BoG gives Fintechs waiver to have 50% capital in non-current assets

The Bank of Ghana has permitted 50% of the prescribed minimum capital required for existing Fintechs to be held in non-current assets, and the remaining 50% to be deposited in a designated account at the Central Bank, Governor Ernest Addison had said.  

The Central Bank in furtherance of its objectives of fostering financial innovation, has also taken into consideration the size, nature and characteristics of each financial technology company in prescribing the required minimum capital, governance, and systems requirements for all fintechs operating in Ghana.

Currently, the increasing mobile phone usage has enhanced the appeal of mobile money for payment services and holds prospects for eliminating constraints to financial inclusion. 

To meet the myriad needs of consumers of such products and widen the scope for financial technology firms and other non-bank entities in the payment ecosystem, Dr. Addison said his office in collaboration with stakeholders has developed a five-year strategic plan (2019-2024).

The key objects of the strategic plan include developing and implementing a comprehensive and clear regulatory and governance framework; promoting free, competitive and orderly development of the payments eco-system to encourage innovation, deepening financial inclusion and promote financial technologies.

Dr. Addison said the strategy plan also provides for leveraging Ghana’s Fintech capacity to lower barriers to the entry for non-traditional players through the strict implementation of the laws and regulations that support the development of the sector. 

The Bank of Ghana’s policy responses to emerging financial technologies he noted will continue to be driven by the inherent risks they pose to the financial stability and ultimately to protect the consumer. 

In this direction, the Bank will fully engage all stakeholders and experts in the digital ecosystem to strike the right balance in the supervisory and regulatory frameworks.

Cyber Security Directive

Globally, the quest for cashless payments is gradually shifting consumer interfaces from the manual environment to cyber space. 

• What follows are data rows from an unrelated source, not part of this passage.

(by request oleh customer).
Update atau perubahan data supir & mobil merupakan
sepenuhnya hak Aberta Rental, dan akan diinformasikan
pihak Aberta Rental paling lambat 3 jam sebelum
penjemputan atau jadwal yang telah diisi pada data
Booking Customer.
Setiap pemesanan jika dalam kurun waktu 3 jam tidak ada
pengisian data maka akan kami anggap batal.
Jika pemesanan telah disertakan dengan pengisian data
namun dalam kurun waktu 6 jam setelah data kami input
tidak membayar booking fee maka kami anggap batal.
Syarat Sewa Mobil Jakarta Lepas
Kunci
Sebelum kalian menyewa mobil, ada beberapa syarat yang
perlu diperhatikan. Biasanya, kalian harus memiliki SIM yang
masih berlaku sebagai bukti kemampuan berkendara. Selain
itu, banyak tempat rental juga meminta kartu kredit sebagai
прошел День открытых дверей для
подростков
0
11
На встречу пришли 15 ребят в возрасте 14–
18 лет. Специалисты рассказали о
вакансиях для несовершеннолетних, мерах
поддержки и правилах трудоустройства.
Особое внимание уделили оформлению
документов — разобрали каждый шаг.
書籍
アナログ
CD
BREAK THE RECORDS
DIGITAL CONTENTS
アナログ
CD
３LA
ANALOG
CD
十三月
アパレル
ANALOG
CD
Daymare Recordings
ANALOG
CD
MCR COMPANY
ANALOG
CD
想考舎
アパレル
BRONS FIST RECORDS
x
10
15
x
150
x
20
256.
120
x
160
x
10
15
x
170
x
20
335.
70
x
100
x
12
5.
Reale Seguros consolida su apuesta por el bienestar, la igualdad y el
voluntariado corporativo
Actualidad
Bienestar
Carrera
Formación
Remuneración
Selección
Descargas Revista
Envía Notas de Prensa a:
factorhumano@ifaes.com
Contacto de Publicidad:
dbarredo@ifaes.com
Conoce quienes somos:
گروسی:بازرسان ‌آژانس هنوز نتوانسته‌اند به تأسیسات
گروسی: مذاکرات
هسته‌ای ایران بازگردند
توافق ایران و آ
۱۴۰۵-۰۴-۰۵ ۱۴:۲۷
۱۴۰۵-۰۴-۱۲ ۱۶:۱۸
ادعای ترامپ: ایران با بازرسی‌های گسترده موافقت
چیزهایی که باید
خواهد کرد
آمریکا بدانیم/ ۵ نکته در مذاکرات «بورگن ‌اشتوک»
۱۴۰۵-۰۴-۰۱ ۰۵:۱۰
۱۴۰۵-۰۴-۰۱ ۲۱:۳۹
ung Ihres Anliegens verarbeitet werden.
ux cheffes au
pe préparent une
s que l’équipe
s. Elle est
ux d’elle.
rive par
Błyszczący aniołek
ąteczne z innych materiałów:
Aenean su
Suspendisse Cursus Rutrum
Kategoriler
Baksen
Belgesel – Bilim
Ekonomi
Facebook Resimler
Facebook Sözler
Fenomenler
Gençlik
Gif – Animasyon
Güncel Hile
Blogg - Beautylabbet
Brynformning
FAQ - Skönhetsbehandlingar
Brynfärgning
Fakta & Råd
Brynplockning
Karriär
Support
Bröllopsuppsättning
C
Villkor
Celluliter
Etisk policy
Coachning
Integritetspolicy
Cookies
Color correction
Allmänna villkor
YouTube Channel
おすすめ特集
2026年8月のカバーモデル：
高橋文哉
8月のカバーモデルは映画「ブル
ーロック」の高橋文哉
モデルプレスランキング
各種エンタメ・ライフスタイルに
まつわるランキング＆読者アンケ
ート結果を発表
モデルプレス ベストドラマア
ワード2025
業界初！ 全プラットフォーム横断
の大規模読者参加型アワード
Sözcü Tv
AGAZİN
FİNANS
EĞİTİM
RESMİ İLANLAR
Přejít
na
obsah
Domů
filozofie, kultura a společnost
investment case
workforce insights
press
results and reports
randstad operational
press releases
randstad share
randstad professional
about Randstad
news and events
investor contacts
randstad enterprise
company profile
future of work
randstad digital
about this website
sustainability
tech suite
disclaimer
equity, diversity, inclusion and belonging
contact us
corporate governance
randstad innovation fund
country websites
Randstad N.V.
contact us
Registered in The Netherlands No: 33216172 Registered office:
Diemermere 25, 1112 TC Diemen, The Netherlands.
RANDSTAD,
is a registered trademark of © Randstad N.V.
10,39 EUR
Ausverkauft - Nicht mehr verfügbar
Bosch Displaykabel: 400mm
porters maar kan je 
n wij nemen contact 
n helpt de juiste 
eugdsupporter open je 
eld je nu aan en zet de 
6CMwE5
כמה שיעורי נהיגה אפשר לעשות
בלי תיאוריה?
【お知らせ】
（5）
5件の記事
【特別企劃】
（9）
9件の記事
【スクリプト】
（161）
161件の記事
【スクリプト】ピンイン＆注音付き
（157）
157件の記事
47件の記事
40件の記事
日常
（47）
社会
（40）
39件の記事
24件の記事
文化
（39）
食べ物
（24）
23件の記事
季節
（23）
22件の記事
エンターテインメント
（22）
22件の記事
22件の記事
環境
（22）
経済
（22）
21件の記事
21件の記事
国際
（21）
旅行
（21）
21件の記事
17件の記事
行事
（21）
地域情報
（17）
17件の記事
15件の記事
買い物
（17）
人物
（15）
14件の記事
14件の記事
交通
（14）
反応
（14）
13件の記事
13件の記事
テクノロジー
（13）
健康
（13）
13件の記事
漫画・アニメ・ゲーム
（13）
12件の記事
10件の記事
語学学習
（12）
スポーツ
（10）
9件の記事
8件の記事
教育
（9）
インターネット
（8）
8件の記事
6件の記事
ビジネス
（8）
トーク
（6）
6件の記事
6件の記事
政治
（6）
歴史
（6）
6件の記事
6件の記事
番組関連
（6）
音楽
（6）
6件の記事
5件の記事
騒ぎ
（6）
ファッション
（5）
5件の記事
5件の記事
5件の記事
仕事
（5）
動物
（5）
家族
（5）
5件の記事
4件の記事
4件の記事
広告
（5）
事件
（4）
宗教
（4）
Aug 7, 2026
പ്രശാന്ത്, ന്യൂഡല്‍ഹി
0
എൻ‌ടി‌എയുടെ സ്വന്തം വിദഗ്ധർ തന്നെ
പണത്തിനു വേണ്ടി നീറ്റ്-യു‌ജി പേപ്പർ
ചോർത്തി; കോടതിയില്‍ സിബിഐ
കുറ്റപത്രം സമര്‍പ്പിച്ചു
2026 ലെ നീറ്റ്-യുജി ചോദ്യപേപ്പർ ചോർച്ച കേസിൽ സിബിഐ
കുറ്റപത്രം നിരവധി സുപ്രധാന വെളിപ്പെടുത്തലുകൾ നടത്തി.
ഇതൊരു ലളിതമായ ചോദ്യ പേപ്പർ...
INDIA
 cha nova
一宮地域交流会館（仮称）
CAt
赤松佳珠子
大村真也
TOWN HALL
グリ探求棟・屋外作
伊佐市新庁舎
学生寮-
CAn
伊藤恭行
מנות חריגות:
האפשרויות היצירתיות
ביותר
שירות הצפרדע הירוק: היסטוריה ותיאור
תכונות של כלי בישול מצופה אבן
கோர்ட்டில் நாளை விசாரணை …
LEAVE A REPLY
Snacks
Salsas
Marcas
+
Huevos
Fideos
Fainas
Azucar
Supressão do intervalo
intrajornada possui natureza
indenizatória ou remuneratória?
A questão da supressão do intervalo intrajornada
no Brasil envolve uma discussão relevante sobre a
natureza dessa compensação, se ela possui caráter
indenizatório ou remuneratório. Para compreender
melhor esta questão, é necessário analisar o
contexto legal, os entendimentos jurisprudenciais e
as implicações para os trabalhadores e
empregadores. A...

This transition is, however, being threatened by the increased spate of complex cyber security threats which poses systems risks to the financial sector and also to the financial inclusiveness agenda through its technological underpinnings. 

To counter these threats to ensure the integrity and operational security of the financial system, the Governor said the Bank of Ghana issued the Cyber Security Directive for compliance by banks and payment service providers to build a robust and resilient digital ecosystem.